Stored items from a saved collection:
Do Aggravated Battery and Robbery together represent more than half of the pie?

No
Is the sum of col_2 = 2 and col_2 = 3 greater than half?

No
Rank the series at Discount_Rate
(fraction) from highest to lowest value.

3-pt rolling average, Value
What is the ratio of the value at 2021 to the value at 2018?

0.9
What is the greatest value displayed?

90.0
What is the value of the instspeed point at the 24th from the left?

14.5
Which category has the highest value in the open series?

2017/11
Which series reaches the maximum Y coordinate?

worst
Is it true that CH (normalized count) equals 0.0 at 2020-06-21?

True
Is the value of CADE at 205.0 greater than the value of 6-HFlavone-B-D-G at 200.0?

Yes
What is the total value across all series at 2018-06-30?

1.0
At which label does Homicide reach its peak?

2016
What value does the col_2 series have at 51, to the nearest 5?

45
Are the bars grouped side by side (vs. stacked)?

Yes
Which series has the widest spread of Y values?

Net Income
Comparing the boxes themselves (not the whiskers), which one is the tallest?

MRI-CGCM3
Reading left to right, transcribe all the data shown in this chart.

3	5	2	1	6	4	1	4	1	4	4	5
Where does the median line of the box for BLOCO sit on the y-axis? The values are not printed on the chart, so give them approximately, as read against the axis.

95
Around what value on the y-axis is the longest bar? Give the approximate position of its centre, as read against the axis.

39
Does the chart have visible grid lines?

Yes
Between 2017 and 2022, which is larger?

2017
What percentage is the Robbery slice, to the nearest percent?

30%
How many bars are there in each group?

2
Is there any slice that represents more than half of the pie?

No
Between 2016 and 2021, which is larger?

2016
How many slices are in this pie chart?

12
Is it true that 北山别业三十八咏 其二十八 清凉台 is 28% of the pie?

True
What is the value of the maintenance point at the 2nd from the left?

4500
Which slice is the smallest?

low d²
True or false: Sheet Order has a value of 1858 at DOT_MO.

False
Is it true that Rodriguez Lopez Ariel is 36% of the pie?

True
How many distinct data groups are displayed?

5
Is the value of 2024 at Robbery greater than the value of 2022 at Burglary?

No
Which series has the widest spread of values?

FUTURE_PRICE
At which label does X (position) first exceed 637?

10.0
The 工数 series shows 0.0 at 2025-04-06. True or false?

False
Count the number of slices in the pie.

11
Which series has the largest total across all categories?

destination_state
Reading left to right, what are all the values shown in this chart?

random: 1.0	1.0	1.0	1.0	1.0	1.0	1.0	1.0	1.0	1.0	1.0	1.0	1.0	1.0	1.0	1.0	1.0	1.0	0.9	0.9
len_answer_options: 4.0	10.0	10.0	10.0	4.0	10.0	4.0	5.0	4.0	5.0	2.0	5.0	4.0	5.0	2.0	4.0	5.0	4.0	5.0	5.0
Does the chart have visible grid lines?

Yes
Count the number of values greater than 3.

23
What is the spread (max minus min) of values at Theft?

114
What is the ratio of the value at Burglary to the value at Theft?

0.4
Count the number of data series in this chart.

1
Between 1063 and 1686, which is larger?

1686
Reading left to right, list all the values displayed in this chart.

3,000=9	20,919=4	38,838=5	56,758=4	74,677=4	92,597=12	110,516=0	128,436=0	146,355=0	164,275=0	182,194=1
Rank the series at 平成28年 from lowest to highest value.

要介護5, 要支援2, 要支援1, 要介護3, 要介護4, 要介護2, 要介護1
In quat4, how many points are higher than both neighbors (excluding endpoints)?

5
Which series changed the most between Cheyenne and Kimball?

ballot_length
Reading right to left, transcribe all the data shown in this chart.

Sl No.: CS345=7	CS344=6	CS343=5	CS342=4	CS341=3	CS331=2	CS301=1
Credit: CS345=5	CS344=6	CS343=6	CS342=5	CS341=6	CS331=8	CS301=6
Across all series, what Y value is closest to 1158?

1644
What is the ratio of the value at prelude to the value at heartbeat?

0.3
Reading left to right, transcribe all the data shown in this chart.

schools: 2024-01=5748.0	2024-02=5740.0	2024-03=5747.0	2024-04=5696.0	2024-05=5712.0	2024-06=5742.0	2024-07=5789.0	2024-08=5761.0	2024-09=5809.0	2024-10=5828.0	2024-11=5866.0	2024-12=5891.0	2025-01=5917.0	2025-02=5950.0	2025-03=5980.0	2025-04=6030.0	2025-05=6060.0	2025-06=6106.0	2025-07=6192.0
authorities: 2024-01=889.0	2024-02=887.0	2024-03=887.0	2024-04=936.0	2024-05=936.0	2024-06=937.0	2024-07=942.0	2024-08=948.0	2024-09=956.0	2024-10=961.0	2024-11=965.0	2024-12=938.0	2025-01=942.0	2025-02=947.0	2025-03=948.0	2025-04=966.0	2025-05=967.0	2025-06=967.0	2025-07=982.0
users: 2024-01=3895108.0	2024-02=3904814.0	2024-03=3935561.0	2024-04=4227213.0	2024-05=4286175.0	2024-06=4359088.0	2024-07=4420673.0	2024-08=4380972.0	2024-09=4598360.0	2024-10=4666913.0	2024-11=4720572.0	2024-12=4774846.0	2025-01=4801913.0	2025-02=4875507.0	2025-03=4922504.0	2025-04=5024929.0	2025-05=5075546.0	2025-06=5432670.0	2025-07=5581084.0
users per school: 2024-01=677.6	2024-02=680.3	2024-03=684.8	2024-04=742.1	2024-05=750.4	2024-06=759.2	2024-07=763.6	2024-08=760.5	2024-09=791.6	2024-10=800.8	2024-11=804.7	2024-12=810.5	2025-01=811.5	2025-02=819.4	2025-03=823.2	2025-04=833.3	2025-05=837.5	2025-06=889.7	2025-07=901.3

> BRIEF: Can you turn every line from the start of the rows through the line holding "What is the total", inclusive, into a Markdown table with the columns Row and Text, numbering each line and omitting blank ones?

> RESPONSE AREA:
| Row | Text |
|---|---|
| 1 | Do Aggravated Battery and Robbery together represent more than half of the pie? |
| 2 | No |
| 3 | Is the sum of col_2 = 2 and col_2 = 3 greater than half? |
| 4 | No |
| 5 | Rank the series at Discount_Rate |
| 6 | (fraction) from highest to lowest value. |
| 7 | 3-pt rolling average, Value |
| 8 | What is the ratio of the value at 2021 to the value at 2018? |
| 9 | 0.9 |
| 10 | What is the greatest value displayed? |
| 11 | 90.0 |
| 12 | What is the value of the instspeed point at the 24th from the left? |
| 13 | 14.5 |
| 14 | Which category has the highest value in the open series? |
| 15 | 2017/11 |
| 16 | Which series reaches the maximum Y coordinate? |
| 17 | worst |
| 18 | Is it true that CH (normalized count) equals 0.0 at 2020-06-21? |
| 19 | True |
| 20 | Is the value of CADE at 205.0 greater than the value of 6-HFlavone-B-D-G at 200.0? |
| 21 | Yes |
| 22 | What is the total value across all series at 2018-06-30? |